(Problems and tasks)
• a. In the passage on builder-buyer agreements, which aspects of the contract does the agreement cover? List all of them.
• b. According to the passage on builder-buyer agreements, what penalty did the Competition Commission of India ask DLF to pay in 2011?

(Source extract)
In 2011, the Competition Commission of India had asked DLF to pay a penalty of Rs 630 crore.
Builder-buyer agreements having ‘draconian and one-sided clauses’ are widespread. This agreement covers important aspects of the contract, such as the timeframe for completion, payment terms, interest penalties and approved layout plans.
But many buyers are either not fully aware of its importance, or cannot decipher the complex legalese and sign the agreement in haste. For example, clauses related to modifying the super area, common area, and imposing holding charges were detrimental to buyers in the DLF agreement.
Here are some problem clauses that have caused problems for home buyers.
Area increase
If your home is nearing completion, it could well turn out to be that you get a payment demand for increased area. In this regard, your agreement may state that the final area may be higher than the original contract stripulated due to ‘plan changes’.
But this increase is rarely inside the four walls of your house. Up to 10 per cent of the space can go in the ‘super built-up area’ outside. It is not easy to measure what this area really is.

(Data entries)
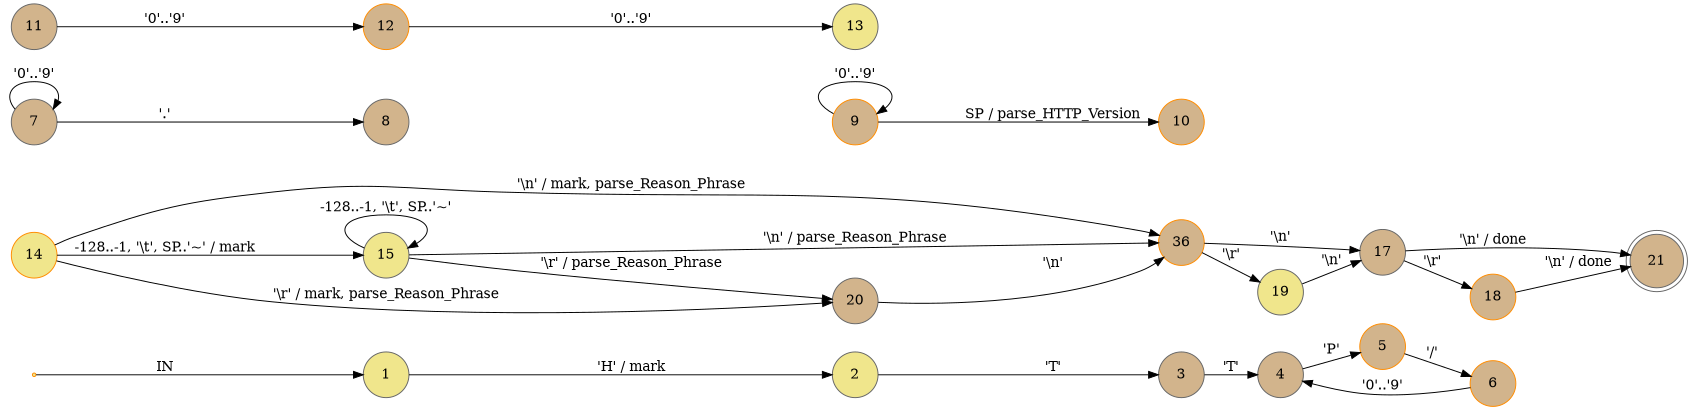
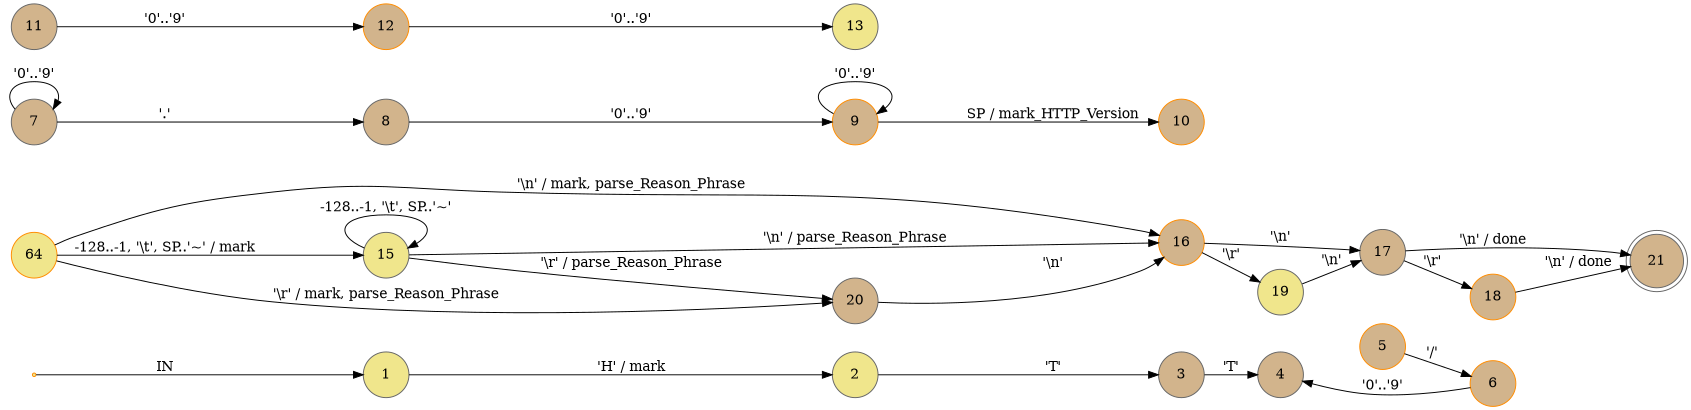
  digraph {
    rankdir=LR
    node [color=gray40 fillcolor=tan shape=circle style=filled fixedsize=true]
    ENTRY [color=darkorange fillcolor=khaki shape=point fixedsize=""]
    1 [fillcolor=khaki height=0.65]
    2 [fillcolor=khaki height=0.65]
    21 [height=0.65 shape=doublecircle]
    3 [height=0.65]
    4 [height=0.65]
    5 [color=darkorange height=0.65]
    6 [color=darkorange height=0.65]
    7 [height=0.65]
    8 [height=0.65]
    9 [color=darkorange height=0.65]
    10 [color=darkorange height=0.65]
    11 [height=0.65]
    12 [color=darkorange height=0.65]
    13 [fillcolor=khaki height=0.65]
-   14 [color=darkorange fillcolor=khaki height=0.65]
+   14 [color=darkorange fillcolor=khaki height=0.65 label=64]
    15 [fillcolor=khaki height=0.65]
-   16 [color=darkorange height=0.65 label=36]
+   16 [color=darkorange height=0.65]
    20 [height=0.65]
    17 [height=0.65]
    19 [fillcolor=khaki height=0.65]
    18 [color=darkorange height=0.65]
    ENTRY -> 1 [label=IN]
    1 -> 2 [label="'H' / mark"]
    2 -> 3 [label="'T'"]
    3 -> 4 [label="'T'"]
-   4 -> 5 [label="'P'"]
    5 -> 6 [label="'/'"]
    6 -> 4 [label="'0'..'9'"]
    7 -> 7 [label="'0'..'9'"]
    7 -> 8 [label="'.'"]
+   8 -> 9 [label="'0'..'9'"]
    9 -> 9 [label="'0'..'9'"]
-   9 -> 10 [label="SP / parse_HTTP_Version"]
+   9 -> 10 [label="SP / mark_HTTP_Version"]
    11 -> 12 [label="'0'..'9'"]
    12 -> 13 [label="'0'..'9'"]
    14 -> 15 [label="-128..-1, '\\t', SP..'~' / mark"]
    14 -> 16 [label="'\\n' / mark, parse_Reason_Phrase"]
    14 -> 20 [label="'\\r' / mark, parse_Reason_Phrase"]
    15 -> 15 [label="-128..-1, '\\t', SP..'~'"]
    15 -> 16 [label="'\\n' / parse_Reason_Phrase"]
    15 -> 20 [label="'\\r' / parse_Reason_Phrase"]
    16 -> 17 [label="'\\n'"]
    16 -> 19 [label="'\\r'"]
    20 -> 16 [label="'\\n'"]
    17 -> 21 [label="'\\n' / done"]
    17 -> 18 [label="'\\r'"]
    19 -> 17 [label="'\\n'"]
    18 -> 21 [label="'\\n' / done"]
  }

(Answers for the tasks)
• a.
- The timeframe for completion
- Payment terms
- Interest penalties
- Approved layout plans

• b. Rs 630 crore.